1er octobre 2018

Actualités actions

9 octobre, 12 novembre : l’heure de la mobilisation est venue !

9 octobre, 12 novembre : l'heure de la mobilisation est venue (...)

Le SNES-FSU lance un appel solennel : les prochains jours seront déterminants pour nos métiers, nos salaires, nos conditions de travail et pour l’ensemble des salariés :

le mépris dans lequel sont tenus les professeurs, CPE, AED, psy-EN qui transpire de tous les rapports publiés à l’image du peu de considération que montre le Président de la République pour tous les corps intermédiaires

2650 postes d’enseignants du second degré en moins au budget 2019 qui sera voté en novembre pour 32 000 élèves en plus ! Et le gouvernement prévoit d’ores et déjà de nouvelles suppressions en 2020 et 2021. Nous devons l’obliger à changer de cap

Le choix des enseignements en discussion dans les lycées en ce moment même : déjà nous réalisons les pertes de postes, la mise en concurrence des disciplines et des lycées que la réforme engendre. Une année de Première dès l’an prochain amputée par des évaluations dans le cadre d’un baccalauréat local qui fait craindre un alourdissement sans précédent de la charge de travail et un changement profond du métier.

Une forte hausse des effectifs tant en collège (démographie) qu’en lycée (réforme)

La communication gouvernementale qui de nouveau évoque la mise en place « d’écoles du socle » (collège et écoles fusionnés), la polyvalence disciplinaire et l’augmentation du temps de travail des enseignants, la pression des IEN sur le travail pédagogique des professeurs du second degré

La professionnalité des PSY EN remise en cause avec la disparition programmée des CIO, leur lieu de travail, et la tentative d’inféoder l’orientation aux intérêts économiques de court terme, le transfert des DRONISEP aux régions.

La volonté de différencier la gestion des CPE de celle des enseignants, à l’œuvre dans toute une série de mesures, qui briserait les équipes éducatives et serait une atteinte grave au métier de CPE (pétition intersyndicale en ligne dès lundi)

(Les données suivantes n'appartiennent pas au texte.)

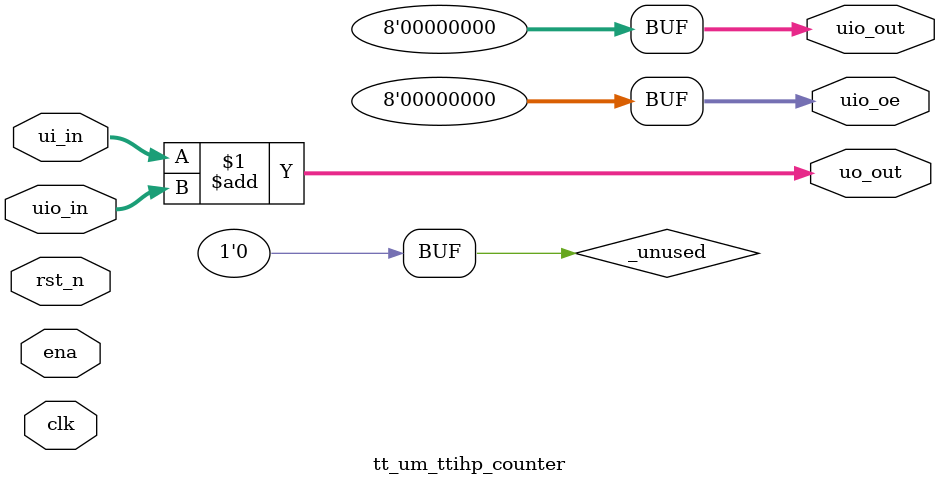
<source format=v>
/*
 * Copyright (c) 2025 Sunnie Kapar
 * SPDX-License-Identifier: Apache-2.0
 */

`default_nettype none

module tt_um_ttihp_counter (
    input  wire [7:0] ui_in,    // Dedicated inputs
    output wire [7:0] uo_out,   // Dedicated outputs
    input  wire [7:0] uio_in,   // IOs: Input path
    output wire [7:0] uio_out,  // IOs: Output path
    output wire [7:0] uio_oe,   // IOs: Enable path (active high: 0=input, 1=output)
    input  wire       ena,      // always 1 when the design is powered, so you can ignore it
    input  wire       clk,      // clock
    input  wire       rst_n     // reset_n - low to reset
);

  // All output pins must be assigned. If not used, assign to 0.
  assign uo_out  = ui_in + uio_in;  // Example: ou_out is the sum of ui_in and uio_in
  assign uio_out = 0;
  assign uio_oe  = 0;

  // List all unused inputs to prevent warnings
  wire _unused = &{ena, clk, rst_n, 1'b0};

endmodule

</source>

La casse du statut, en particulier par la remise en cause du rôle des CAP, CHSCT, et la volonté de recourir désormais à davantage de contractuels plutôt qu’à des personnels titulaires. Une loi Fonction publique est annoncée en janvier 2019

Une nouvelle réforme des retraites qui rendrait tout calcul des droits acquis impossible, remettrait en cause le calcul de la pension sur les 6 derniers mois et pénaliserait particulièrement les personnels de l’éducation peu concernés par les primes. (https://www.snes.edu/La-bataille-des-retraites.html). Une loi est annoncée au 1° semestre 2019.

La fusion des académies en 13 « régions académiques » qui préfigure une large déconcentration dépossédant l’Etat et l’exonérant de sa responsabilité de faire respecter le principe constitutionnel d’égalité d’accès à l’éducation.

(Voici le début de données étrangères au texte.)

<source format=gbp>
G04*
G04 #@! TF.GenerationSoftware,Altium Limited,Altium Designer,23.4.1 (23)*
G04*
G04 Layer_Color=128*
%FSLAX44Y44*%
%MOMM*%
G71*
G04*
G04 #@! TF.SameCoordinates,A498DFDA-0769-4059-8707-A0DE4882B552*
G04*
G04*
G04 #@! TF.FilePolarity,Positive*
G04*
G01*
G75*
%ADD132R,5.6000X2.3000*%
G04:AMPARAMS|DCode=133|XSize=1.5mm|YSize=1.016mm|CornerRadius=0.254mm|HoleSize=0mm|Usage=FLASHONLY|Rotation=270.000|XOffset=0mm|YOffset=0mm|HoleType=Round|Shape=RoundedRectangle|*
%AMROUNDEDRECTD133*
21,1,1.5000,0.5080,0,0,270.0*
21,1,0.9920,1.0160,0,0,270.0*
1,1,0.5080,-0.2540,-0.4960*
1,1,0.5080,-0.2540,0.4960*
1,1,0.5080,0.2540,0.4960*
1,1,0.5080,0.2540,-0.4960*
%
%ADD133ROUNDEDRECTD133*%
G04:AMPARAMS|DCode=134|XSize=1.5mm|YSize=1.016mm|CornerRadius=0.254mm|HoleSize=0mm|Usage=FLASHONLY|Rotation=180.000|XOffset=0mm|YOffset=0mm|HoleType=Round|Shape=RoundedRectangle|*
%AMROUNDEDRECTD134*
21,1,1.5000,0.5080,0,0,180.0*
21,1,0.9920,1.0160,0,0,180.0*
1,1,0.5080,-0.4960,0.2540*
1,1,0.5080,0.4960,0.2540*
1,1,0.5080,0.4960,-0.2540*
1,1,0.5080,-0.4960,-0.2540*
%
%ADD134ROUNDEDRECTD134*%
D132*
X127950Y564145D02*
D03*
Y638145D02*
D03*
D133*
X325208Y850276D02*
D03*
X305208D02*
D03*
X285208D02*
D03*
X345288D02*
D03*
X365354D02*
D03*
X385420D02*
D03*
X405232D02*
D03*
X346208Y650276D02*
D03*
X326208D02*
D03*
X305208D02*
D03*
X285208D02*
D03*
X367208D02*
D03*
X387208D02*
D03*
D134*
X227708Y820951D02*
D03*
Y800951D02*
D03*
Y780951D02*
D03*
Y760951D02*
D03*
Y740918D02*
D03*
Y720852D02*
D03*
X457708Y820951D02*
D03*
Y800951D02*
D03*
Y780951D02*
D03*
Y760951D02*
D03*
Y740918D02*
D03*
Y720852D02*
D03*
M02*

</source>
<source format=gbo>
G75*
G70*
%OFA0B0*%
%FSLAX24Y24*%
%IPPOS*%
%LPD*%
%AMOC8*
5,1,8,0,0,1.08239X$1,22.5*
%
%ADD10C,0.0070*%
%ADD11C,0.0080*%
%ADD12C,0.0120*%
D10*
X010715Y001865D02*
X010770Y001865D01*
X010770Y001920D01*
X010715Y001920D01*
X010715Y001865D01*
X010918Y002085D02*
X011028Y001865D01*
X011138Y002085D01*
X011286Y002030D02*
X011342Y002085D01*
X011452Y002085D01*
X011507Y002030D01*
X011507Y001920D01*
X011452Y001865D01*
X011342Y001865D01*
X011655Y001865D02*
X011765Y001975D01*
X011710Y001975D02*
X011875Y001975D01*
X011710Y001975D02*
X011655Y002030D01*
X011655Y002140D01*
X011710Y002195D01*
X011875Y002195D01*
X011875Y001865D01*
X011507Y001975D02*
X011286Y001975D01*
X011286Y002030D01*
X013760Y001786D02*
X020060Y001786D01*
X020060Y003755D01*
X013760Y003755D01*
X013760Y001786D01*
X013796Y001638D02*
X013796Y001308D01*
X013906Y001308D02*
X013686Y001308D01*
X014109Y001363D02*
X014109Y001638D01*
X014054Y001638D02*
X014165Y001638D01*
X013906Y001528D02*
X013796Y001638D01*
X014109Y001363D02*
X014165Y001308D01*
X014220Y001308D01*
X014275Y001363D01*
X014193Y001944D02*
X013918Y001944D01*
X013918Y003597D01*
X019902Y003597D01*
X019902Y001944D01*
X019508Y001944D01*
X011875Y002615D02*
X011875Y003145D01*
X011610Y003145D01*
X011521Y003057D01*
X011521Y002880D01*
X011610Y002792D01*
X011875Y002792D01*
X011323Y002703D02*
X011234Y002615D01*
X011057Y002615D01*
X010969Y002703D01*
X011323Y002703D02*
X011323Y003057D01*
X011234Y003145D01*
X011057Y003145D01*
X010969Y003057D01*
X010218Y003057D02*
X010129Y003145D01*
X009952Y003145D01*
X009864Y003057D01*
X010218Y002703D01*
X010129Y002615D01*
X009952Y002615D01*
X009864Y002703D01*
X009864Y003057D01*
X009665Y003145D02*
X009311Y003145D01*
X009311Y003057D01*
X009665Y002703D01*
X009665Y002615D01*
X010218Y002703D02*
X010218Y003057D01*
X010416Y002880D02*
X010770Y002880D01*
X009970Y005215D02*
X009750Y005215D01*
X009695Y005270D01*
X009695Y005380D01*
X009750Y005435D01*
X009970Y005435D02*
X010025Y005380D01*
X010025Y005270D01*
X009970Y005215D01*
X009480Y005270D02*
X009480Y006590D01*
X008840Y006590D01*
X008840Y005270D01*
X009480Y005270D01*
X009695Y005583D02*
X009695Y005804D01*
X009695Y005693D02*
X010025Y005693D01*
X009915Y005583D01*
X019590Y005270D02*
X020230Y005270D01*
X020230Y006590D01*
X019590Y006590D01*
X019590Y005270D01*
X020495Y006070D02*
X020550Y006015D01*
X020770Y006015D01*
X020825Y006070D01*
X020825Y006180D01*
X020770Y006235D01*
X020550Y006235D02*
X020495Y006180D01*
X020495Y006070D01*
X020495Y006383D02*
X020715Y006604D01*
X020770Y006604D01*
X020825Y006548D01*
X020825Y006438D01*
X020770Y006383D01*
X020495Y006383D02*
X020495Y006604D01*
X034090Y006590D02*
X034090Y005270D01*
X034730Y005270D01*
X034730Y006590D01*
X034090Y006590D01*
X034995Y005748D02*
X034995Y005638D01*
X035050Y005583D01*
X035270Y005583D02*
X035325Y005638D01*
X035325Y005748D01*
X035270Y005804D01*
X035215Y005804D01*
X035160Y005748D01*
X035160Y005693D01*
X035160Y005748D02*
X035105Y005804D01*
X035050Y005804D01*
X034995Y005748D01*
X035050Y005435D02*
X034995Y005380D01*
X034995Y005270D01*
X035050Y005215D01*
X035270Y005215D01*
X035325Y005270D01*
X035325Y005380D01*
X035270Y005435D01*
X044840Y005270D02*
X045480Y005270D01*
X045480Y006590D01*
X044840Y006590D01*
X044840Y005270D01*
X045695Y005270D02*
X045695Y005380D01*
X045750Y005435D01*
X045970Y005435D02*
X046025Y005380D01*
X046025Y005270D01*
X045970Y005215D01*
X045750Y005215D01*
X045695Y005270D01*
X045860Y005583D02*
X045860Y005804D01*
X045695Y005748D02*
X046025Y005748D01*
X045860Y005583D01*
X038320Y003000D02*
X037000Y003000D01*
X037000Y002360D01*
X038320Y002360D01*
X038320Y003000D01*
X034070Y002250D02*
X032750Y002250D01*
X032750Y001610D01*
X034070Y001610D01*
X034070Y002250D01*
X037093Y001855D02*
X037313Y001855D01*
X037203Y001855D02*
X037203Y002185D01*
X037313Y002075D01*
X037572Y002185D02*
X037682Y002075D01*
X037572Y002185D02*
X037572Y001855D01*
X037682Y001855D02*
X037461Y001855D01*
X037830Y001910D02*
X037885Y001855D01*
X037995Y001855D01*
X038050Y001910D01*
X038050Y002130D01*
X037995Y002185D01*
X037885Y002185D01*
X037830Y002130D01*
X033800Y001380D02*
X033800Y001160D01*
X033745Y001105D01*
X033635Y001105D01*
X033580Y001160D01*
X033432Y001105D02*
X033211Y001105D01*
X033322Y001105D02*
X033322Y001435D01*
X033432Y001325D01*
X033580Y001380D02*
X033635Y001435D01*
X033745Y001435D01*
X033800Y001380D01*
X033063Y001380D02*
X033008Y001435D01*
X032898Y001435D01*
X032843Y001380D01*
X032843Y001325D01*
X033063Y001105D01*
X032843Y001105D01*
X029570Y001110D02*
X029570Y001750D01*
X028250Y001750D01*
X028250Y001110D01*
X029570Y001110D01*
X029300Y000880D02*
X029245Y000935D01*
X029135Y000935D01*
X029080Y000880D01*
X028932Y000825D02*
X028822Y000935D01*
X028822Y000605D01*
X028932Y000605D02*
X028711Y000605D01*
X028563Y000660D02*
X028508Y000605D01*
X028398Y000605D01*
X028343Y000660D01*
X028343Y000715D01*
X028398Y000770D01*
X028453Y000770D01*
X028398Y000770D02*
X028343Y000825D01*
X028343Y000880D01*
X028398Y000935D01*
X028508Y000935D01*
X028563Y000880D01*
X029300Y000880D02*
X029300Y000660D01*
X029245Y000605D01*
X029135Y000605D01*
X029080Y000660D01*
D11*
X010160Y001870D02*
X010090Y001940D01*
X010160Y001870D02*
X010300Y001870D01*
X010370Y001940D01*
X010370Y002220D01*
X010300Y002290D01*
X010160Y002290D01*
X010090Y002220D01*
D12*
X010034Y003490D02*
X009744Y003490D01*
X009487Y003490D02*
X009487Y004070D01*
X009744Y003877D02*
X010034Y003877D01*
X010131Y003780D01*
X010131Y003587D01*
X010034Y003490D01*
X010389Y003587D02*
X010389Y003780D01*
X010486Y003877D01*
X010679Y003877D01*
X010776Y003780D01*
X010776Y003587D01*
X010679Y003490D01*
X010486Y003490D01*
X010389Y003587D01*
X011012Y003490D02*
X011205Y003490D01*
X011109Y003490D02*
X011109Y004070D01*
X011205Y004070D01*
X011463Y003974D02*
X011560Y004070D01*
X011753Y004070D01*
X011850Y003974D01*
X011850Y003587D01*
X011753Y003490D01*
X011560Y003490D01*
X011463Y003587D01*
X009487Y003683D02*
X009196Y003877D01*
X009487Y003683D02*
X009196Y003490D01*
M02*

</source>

Le calendrier gouvernemental s’accélère, accélérons celui de la mobilisation : le SNES-FSU appelle à multiplier les mobilisations dans le cadre d’un plan d’action :

agir par tous les moyens le 9 octobre (grèves d’établissements mais aussi participation aux manifestations, AG, heures syndicales qui débouchent sur une interpellation du ministre, etc.) dans le cadre de la journée interprofessionnelle. L’appel Fonction publique pour le 9 octobre est là :
https://www.snes.edu/Appel-unitaire-du-9-octobre.html

se mettre massivement en grève le lundi 12 novembre dans le cadre de l’appel à la grève de toute l’éducation qui est ici : https://www.snes.edu/Education-nationale-greve-le-12-novembre.html

Et entre les deux dates et au-delà, assurer un maximum de visibilité aux questions que nous portons.

Appeler à l’action et en particulier à la grève ne se fait pas à la légère, nous savons ce qu’il en coûte, financièrement mais également moralement, le doute gagnant parfois les esprits sur l’utilité des mobilisations.

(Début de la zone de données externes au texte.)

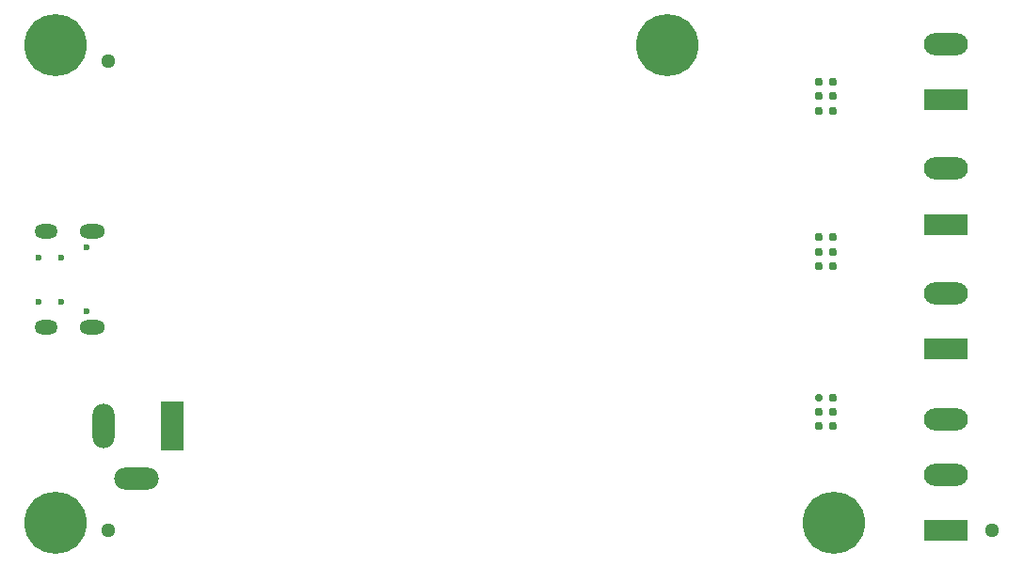
<source format=gbr>
%TF.GenerationSoftware,KiCad,Pcbnew,8.0.4*%
%TF.CreationDate,2025-02-12T15:13:01+01:00*%
%TF.ProjectId,SimpleLedController,53696d70-6c65-44c6-9564-436f6e74726f,A*%
%TF.SameCoordinates,Original*%
%TF.FileFunction,Soldermask,Bot*%
%TF.FilePolarity,Negative*%
%FSLAX46Y46*%
G04 Gerber Fmt 4.6, Leading zero omitted, Abs format (unit mm)*
G04 Created by KiCad (PCBNEW 8.0.4) date 2025-02-12 15:13:01*
%MOMM*%
%LPD*%
G01*
G04 APERTURE LIST*
%ADD10C,5.600000*%
%ADD11C,0.740000*%
%ADD12C,0.770000*%
%ADD13C,1.296000*%
%ADD14R,2.000000X4.500000*%
%ADD15O,2.000000X4.000000*%
%ADD16O,4.000000X2.000000*%
%ADD17R,3.960000X1.980000*%
%ADD18O,3.960000X1.980000*%
%ADD19C,0.600000*%
%ADD20O,2.300000X1.300000*%
%ADD21O,2.100000X1.300000*%
G04 APERTURE END LIST*
D10*
%TO.C,H1*%
X103000000Y-108317800D03*
%TD*%
D11*
%TO.C,U24*%
X171654251Y-97069612D03*
D12*
X171654251Y-98369612D03*
X171654251Y-99669612D03*
X172954251Y-97069612D03*
X172954251Y-98369612D03*
X172954251Y-99669612D03*
%TD*%
D13*
%TO.C,REF\u002A\u002A*%
X187274200Y-109042200D03*
%TD*%
D14*
%TO.C,J1*%
X113488600Y-99662000D03*
D15*
X107288600Y-99662000D03*
D16*
X110288600Y-104362000D03*
%TD*%
D13*
%TO.C,REF\u002A\u002A*%
X107772200Y-109042200D03*
%TD*%
D17*
%TO.C,J5*%
X183071941Y-109024714D03*
D18*
X183071941Y-104024714D03*
X183071941Y-99024714D03*
%TD*%
D19*
%TO.C,J3*%
X105805000Y-83552800D03*
X105805000Y-89332800D03*
D20*
X106325000Y-82112800D03*
D21*
X102125000Y-82112800D03*
D19*
X103505000Y-84442800D03*
X101505000Y-84442800D03*
X103505000Y-88442800D03*
X101505000Y-88442800D03*
D20*
X106325000Y-90772800D03*
D21*
X102125000Y-90772800D03*
%TD*%
D10*
%TO.C,H4*%
X103000000Y-65317800D03*
%TD*%
D17*
%TO.C,J14*%
X183061941Y-81474898D03*
D18*
X183061941Y-76474898D03*
%TD*%
D10*
%TO.C,H2*%
X158000000Y-65317800D03*
%TD*%
D13*
%TO.C,REF\u002A\u002A*%
X107772200Y-66802000D03*
%TD*%
D17*
%TO.C,J13*%
X183061941Y-70229990D03*
D18*
X183061941Y-65229990D03*
%TD*%
D17*
%TO.C,J12*%
X183061941Y-92719806D03*
D18*
X183061941Y-87719806D03*
%TD*%
D12*
%TO.C,U27*%
X171654251Y-68649000D03*
X171654251Y-69949000D03*
X171654251Y-71249000D03*
X172954251Y-68649000D03*
X172954251Y-69949000D03*
X172954251Y-71249000D03*
%TD*%
D10*
%TO.C,H3*%
X173000000Y-108317800D03*
%TD*%
D12*
%TO.C,U30*%
X171654251Y-82642520D03*
X171654251Y-83942520D03*
X171654251Y-85242520D03*
X172954251Y-82642520D03*
X172954251Y-83942520D03*
X172954251Y-85242520D03*
%TD*%
M02*

</source>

Si nous appelons à l’action, et en particulier si nous avons annoncé dès maintenant la grève du lundi 12 novembre, c’est parce que nous avons la conviction que l’heure est extrêmement grave et qu’il nous faut donc pouvoir préparer bien en amont une grève exceptionnelle par son caractère massif. Dans l’unité (l’appel au 12 novembre devrait être signé par une intersyndicale très large qui n’est pas encore finalisée), avec toute la profession et avec l’ensemble des salariés, nous pouvons inverser le cours des choses.